Please set down the data again exactly, minus the pictures.

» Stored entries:

[Start of section]

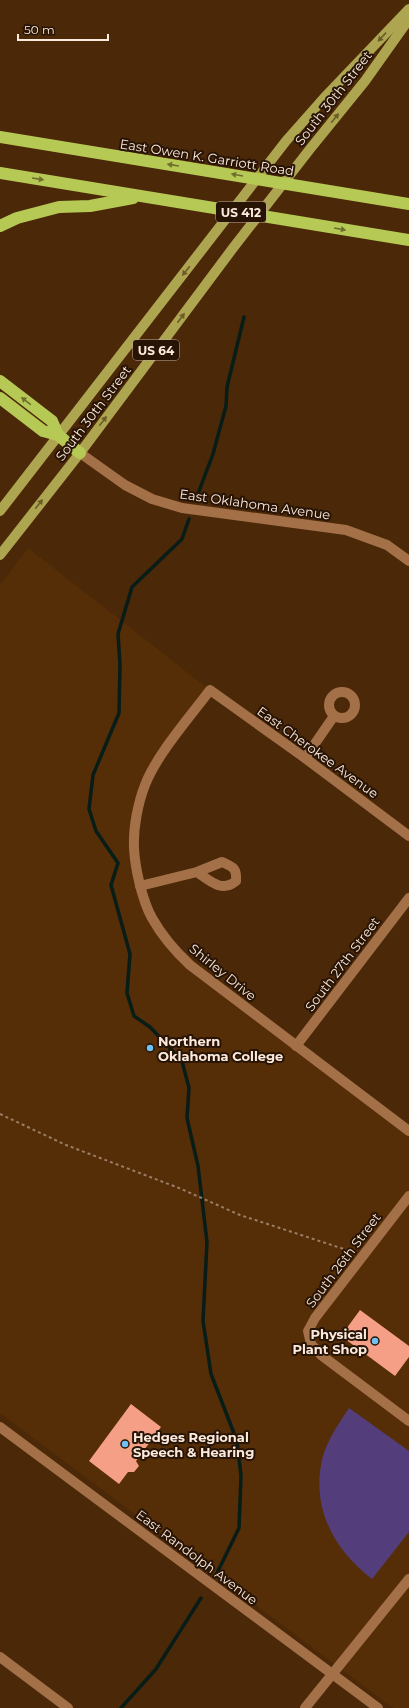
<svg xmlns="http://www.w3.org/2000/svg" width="409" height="1708" font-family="Montserrat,sans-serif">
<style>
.built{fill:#552d07}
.green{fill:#533e7b}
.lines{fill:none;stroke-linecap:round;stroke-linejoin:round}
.stream{stroke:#081c18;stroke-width:3.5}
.building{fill:#f5a086}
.path{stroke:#9a7e67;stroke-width:2;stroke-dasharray:3 3;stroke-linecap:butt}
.street{stroke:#a37048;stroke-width:10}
.secondary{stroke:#a37048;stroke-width:10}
.primary{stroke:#aea550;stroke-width:10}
.highway{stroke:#b6c955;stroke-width:12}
.oneway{fill:#6b5c2a}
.oneway2{fill:#6f6e2d}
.poi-dot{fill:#70c1f4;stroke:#281405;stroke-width:1.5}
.labels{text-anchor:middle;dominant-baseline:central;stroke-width:4;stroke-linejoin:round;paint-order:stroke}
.shield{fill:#281405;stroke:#bcaa9d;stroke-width:1}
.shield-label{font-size:12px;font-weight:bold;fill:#fceade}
.street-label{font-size:13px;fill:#fceade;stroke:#281405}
.poi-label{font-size:13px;font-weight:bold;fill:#fceade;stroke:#281405;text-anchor:start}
</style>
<rect width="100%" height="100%" fill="#4b2808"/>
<polygon class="built" points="28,548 210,690 158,760 137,819 140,886 169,945 409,1131 409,1708 393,1708 0,1413 0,585"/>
<path class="green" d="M349,1408L409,1451V1532L372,1579C333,1549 310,1506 323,1456C328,1439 339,1423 349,1408Z"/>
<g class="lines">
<g class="stream">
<polyline points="196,499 213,454 226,406 227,387 244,317"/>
<polyline points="189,519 182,539 132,587 118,634 120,664 119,713 93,775 89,809 96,831 118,863 111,885 130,954 127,993 134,1016 150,1027 182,1061 189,1088 187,1118 198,1166 207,1242 203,1321 211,1374 237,1441 241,1476 239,1528 217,1573"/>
<polyline points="121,1708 156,1669 201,1598"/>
</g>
</g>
<g class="building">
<polygon points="360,1310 409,1346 409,1357 395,1376 341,1336"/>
<polygon points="131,1404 161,1427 136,1461 139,1466 134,1472 128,1472 119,1484 89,1461"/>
</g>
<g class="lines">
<polyline class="path" points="0,1114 66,1145 179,1188 240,1215 353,1252"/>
<g class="street">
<circle cx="342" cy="705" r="13"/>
<polyline points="305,758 334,716"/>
<path d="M409,836L305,758L210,690C190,717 157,754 145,785C138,803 133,828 134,848C135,868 142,900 152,918C162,936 175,951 190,965L409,1131"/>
<path d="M140,886L197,872C210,881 222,893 236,881C237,868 233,867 222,862L197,872"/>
<polyline points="296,1046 409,898"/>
<polyline points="409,1196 315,1318 308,1331 311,1344 321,1355 409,1421"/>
<polyline points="0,1427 378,1708"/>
<polyline points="0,1657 68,1708"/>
<polyline points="305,1708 409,1579"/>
</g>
<polyline class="secondary" points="80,453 125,485 152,499 182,508 346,530 387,545 409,561"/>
<g class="primary">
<polyline points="0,511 286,141 324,98 409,9"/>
<polyline points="0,555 80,453 233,248 310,149 365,81 409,19"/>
</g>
<g class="highway">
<polyline points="0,137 409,204"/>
<polyline points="0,173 409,240"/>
<polyline points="0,226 17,218 59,207 90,206 133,198"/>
<polyline points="0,381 52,421 58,435"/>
<polyline points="0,398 43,431 58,435 80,453"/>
</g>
</g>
<defs><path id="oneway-solid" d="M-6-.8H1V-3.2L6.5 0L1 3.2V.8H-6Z"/></defs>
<g class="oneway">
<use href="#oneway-solid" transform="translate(382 37) rotate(133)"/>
<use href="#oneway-solid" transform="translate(335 118) rotate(-51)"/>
<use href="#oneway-solid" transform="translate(186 271) rotate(128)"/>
<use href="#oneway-solid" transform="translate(181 318) rotate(-53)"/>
<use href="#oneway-solid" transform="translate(103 421) rotate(-53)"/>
<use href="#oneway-solid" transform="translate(39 504) rotate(-52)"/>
</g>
<g class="oneway2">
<use href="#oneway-solid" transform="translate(173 165) rotate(-171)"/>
<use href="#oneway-solid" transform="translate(237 175) rotate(-170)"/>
<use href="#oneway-solid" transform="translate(38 179) rotate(9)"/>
<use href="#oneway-solid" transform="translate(340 229) rotate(10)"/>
<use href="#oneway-solid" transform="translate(26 401) rotate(-143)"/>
</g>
<g class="poi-dot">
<circle cx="150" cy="1048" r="4"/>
<circle cx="375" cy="1341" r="4"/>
<circle cx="125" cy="1444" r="4"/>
</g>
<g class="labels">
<g class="shield">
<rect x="216" y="202" width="50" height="20" rx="3"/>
<rect x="133" y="340" width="46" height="20" rx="3"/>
</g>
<g class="shield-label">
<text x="241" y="212">US 412</text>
<text x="156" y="350">US 64</text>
</g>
<g class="street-label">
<text transform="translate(333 98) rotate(-52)">South 30th Street</text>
<text transform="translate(207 157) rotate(9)">East Owen K. Garriott Road</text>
<text transform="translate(93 413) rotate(-53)">South 30th Street</text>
<text transform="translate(255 504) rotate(8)">East Oklahoma Avenue</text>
<text transform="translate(318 752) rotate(36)">East Cherokee Avenue</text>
<text transform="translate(342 964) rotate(-53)">South 27th Street</text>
<text transform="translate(223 972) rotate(39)">Shirley Drive</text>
<text transform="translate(343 1260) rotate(-53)">South 26th Street</text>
<text transform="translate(197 1557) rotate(37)">East Randolph Avenue</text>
</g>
<g class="poi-label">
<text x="158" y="1041">Northern<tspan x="158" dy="15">Oklahoma College</tspan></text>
<text x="367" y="1334" text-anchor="end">Physical<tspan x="367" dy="15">Plant Shop</tspan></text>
<text x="133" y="1437">Hedges Regional<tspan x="133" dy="15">Speech &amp; Hearing</tspan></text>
</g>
</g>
<path d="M18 34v6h90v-6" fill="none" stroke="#fceade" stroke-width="2"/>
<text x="24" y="34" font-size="12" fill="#fceade" stroke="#281405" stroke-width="3" paint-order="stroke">50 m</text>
</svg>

[End of section]

» ANSWER SECTION:
<svg xmlns="http://www.w3.org/2000/svg" width="409" height="1708" font-family="Montserrat,sans-serif">
<style>
.built{fill:#552d07}
.green{fill:#533e7b}
.lines{fill:none;stroke-linecap:round;stroke-linejoin:round}
.stream{stroke:#081c18;stroke-width:3.5}
.building{fill:#f5a086}
.path{stroke:#9a7e67;stroke-width:2;stroke-dasharray:3 3;stroke-linecap:butt}
.street{stroke:#a37048;stroke-width:10}
.secondary{stroke:#a37048;stroke-width:10}
.primary{stroke:#aea550;stroke-width:10}
.highway{stroke:#b6c955;stroke-width:12}
.oneway{fill:#6b5c2a}
.oneway2{fill:#6f6e2d}
.poi-dot{fill:#70c1f4;stroke:#281405;stroke-width:1.5}
.labels{text-anchor:middle;dominant-baseline:central;stroke-width:4;stroke-linejoin:round;paint-order:stroke}
.shield{fill:#281405;stroke:#bcaa9d;stroke-width:1}
.shield-label{font-size:12px;font-weight:bold;fill:#fceade}
.street-label{font-size:13px;fill:#fceade;stroke:#281405}
.poi-label{font-size:13px;font-weight:bold;fill:#fceade;stroke:#281405;text-anchor:start}
</style>
<rect width="100%" height="100%" fill="#4b2808"/>
<polygon class="built" points="28,548 210,690 158,760 137,819 140,886 169,945 409,1131 409,1708 393,1708 0,1413 0,585"/>
<path class="green" d="M349,1408L409,1451V1532L372,1579C333,1549 310,1506 323,1456C328,1439 339,1423 349,1408Z"/>
<g class="lines">
<g class="stream">
<polyline points="196,499 213,454 226,406 227,387 244,317"/>
<polyline points="189,519 182,539 132,587 118,634 120,664 119,713 93,775 89,809 96,831 118,863 111,885 130,954 127,993 134,1016 150,1027 182,1061 189,1088 187,1118 198,1166 207,1242 203,1321 211,1374 237,1441 241,1476 239,1528 217,1573"/>
<polyline points="121,1708 156,1669 201,1598"/>
</g>
</g>
<g class="building">
<polygon points="360,1310 409,1346 409,1357 395,1376 341,1336"/>
<polygon points="131,1404 161,1427 136,1461 139,1466 134,1472 128,1472 119,1484 89,1461"/>
</g>
<g class="lines">
<polyline class="path" points="0,1114 66,1145 179,1188 240,1215 353,1252"/>
<g class="street">
<circle cx="342" cy="705" r="13"/>
<polyline points="305,758 334,716"/>
<path d="M409,836L305,758L210,690C190,717 157,754 145,785C138,803 133,828 134,848C135,868 142,900 152,918C162,936 175,951 190,965L409,1131"/>
<path d="M140,886L197,872C210,881 222,893 236,881C237,868 233,867 222,862L197,872"/>
<polyline points="296,1046 409,898"/>
<polyline points="409,1196 315,1318 308,1331 311,1344 321,1355 409,1421"/>
<polyline points="0,1427 378,1708"/>
<polyline points="0,1657 68,1708"/>
<polyline points="305,1708 409,1579"/>
</g>
<polyline class="secondary" points="80,453 125,485 152,499 182,508 346,530 387,545 409,561"/>
<g class="primary">
<polyline points="0,511 286,141 324,98 409,9"/>
<polyline points="0,555 80,453 233,248 310,149 365,81 409,19"/>
</g>
<g class="highway">
<polyline points="0,137 409,204"/>
<polyline points="0,173 409,240"/>
<polyline points="0,226 17,218 59,207 90,206 133,198"/>
<polyline points="0,381 52,421 58,435"/>
<polyline points="0,398 43,431 58,435 80,453"/>
</g>
</g>
<defs><path id="oneway-solid" d="M-6-.8H1V-3.2L6.5 0L1 3.2V.8H-6Z"/></defs>
<g class="oneway">
<use href="#oneway-solid" transform="translate(382 37) rotate(133)"/>
<use href="#oneway-solid" transform="translate(335 118) rotate(-51)"/>
<use href="#oneway-solid" transform="translate(186 271) rotate(128)"/>
<use href="#oneway-solid" transform="translate(181 318) rotate(-53)"/>
<use href="#oneway-solid" transform="translate(103 421) rotate(-53)"/>
<use href="#oneway-solid" transform="translate(39 504) rotate(-52)"/>
</g>
<g class="oneway2">
<use href="#oneway-solid" transform="translate(173 165) rotate(-171)"/>
<use href="#oneway-solid" transform="translate(237 175) rotate(-170)"/>
<use href="#oneway-solid" transform="translate(38 179) rotate(9)"/>
<use href="#oneway-solid" transform="translate(340 229) rotate(10)"/>
<use href="#oneway-solid" transform="translate(26 401) rotate(-143)"/>
</g>
<g class="poi-dot">
<circle cx="150" cy="1048" r="4"/>
<circle cx="375" cy="1341" r="4"/>
<circle cx="125" cy="1444" r="4"/>
</g>
<g class="labels">
<g class="shield">
<rect x="216" y="202" width="50" height="20" rx="3"/>
<rect x="133" y="340" width="46" height="20" rx="3"/>
</g>
<g class="shield-label">
<text x="241" y="212">US 412</text>
<text x="156" y="350">US 64</text>
</g>
<g class="street-label">
<text transform="translate(333 98) rotate(-52)">South 30th Street</text>
<text transform="translate(207 157) rotate(9)">East Owen K. Garriott Road</text>
<text transform="translate(93 413) rotate(-53)">South 30th Street</text>
<text transform="translate(255 504) rotate(8)">East Oklahoma Avenue</text>
<text transform="translate(318 752) rotate(36)">East Cherokee Avenue</text>
<text transform="translate(342 964) rotate(-53)">South 27th Street</text>
<text transform="translate(223 972) rotate(39)">Shirley Drive</text>
<text transform="translate(343 1260) rotate(-53)">South 26th Street</text>
<text transform="translate(197 1557) rotate(37)">East Randolph Avenue</text>
</g>
<g class="poi-label">
<text x="158" y="1041">Northern<tspan x="158" dy="15">Oklahoma College</tspan></text>
<text x="367" y="1334" text-anchor="end">Physical<tspan x="367" dy="15">Plant Shop</tspan></text>
<text x="133" y="1437">Hedges Regional<tspan x="133" dy="15">Speech &amp; Hearing</tspan></text>
</g>
</g>
<path d="M18 34v6h90v-6" fill="none" stroke="#fceade" stroke-width="2"/>
<text x="24" y="34" font-size="12" fill="#fceade" stroke="#281405" stroke-width="3" paint-order="stroke">50 m</text>
</svg>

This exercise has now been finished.